(Saved entries)
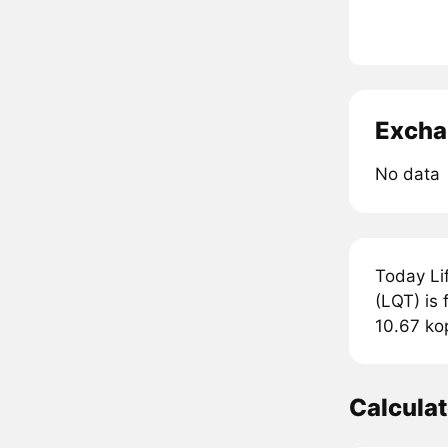
Excha
No data
Today Lif
(LQT) is 
10.67 ko
Calcula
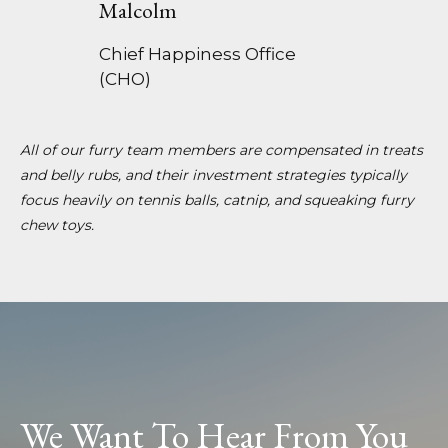
Malcolm
Chief Happiness Office
(CHO)
All of our furry team members are compensated in treats
and belly rubs, and their investment strategies typically
focus heavily on tennis balls, catnip, and squeaking furry
chew toys.
We Want To Hear From You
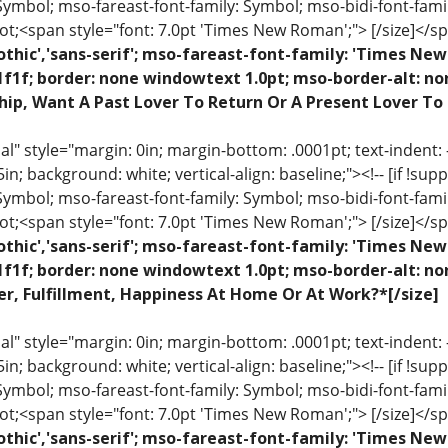
 Symbol; mso-fareast-font-family: Symbol; mso-bidi-font-fami
ot;<span style="font: 7.0pt 'Times New Roman';"> [/size]</sp
othic','sans-serif'; mso-fareast-font-family: 'Times N
1f1f; border: none windowtext 1.0pt; mso-border-alt: n
hip, Want A Past Lover To Return Or A Present Lover To
 style="margin: 0in; margin-bottom: .0001pt; text-indent: -.2
 .5in; background: white; vertical-align: baseline;"><!-- [if !sup
 Symbol; mso-fareast-font-family: Symbol; mso-bidi-font-fami
ot;<span style="font: 7.0pt 'Times New Roman';"> [/size]</sp
othic','sans-serif'; mso-fareast-font-family: 'Times N
1f1f; border: none windowtext 1.0pt; mso-border-alt: n
r, Fulfillment, Happiness At Home Or At Work?*[/size]
 style="margin: 0in; margin-bottom: .0001pt; text-indent: -.2
 .5in; background: white; vertical-align: baseline;"><!-- [if !sup
 Symbol; mso-fareast-font-family: Symbol; mso-bidi-font-fami
ot;<span style="font: 7.0pt 'Times New Roman';"> [/size]</sp
othic','sans-serif'; mso-fareast-font-family: 'Times N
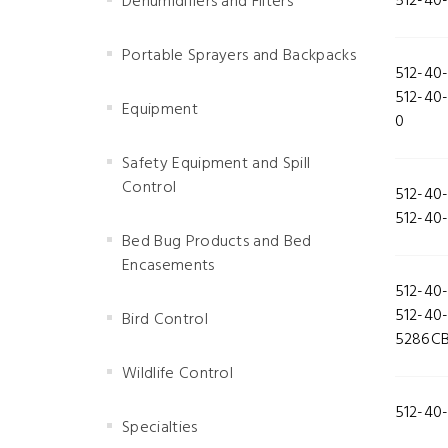
512-40
Dehumidifiers and Filters
Portable Sprayers and Backpacks
512-40
512-40
Equipment
0
Safety Equipment and Spill
Control
512-40
512-40
Bed Bug Products and Bed
Encasements
512-40
512-40
Bird Control
5286C
Wildlife Control
512-40
Specialties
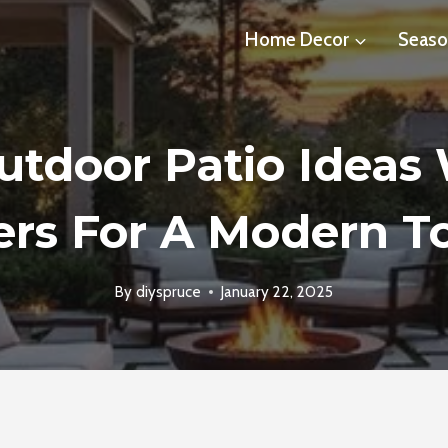
Home Decor
Seaso
utdoor Patio Ideas
ers For A Modern T
By
diyspruce
January 22, 2025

■ **Your goal**
Please set down the lines above word for word and leave out the pictures.

■ **Problem solution**
Excha
No data
Today Lif
(LQT) is 
10.67 ko
Calcula
Malcolm
Chief Happiness Office
(CHO)
All of our furry team members are compensated in treats
and belly rubs, and their investment strategies typically
focus heavily on tennis balls, catnip, and squeaking furry
chew toys.
We Want To Hear From You
 Symbol; mso-fareast-font-family: Symbol; mso-bidi-font-fami
ot;<span style="font: 7.0pt 'Times New Roman';"> [/size]</sp
othic','sans-serif'; mso-fareast-font-family: 'Times N
1f1f; border: none windowtext 1.0pt; mso-border-alt: n
hip, Want A Past Lover To Return Or A Present Lover To
 style="margin: 0in; margin-bottom: .0001pt; text-indent: -.2
 .5in; background: white; vertical-align: baseline;"><!-- [if !sup
 Symbol; mso-fareast-font-family: Symbol; mso-bidi-font-fami
ot;<span style="font: 7.0pt 'Times New Roman';"> [/size]</sp
othic','sans-serif'; mso-fareast-font-family: 'Times N
1f1f; border: none windowtext 1.0pt; mso-border-alt: n
r, Fulfillment, Happiness At Home Or At Work?*[/size]
 style="margin: 0in; margin-bottom: .0001pt; text-indent: -.2
 .5in; background: white; vertical-align: baseline;"><!-- [if !sup
 Symbol; mso-fareast-font-family: Symbol; mso-bidi-font-fami
ot;<span style="font: 7.0pt 'Times New Roman';"> [/size]</sp
othic','sans-serif'; mso-fareast-font-family: 'Times N
512-40
Dehumidifiers and Filters
Portable Sprayers and Backpacks
512-40
512-40
Equipment
0
Safety Equipment and Spill
Control
512-40
512-40
Bed Bug Products and Bed
Encasements
512-40
512-40
Bird Control
5286C
Wildlife Control
512-40
Specialties
Home Decor
Seaso
utdoor Patio Ideas
ers For A Modern T
By
diyspruce
January 22, 2025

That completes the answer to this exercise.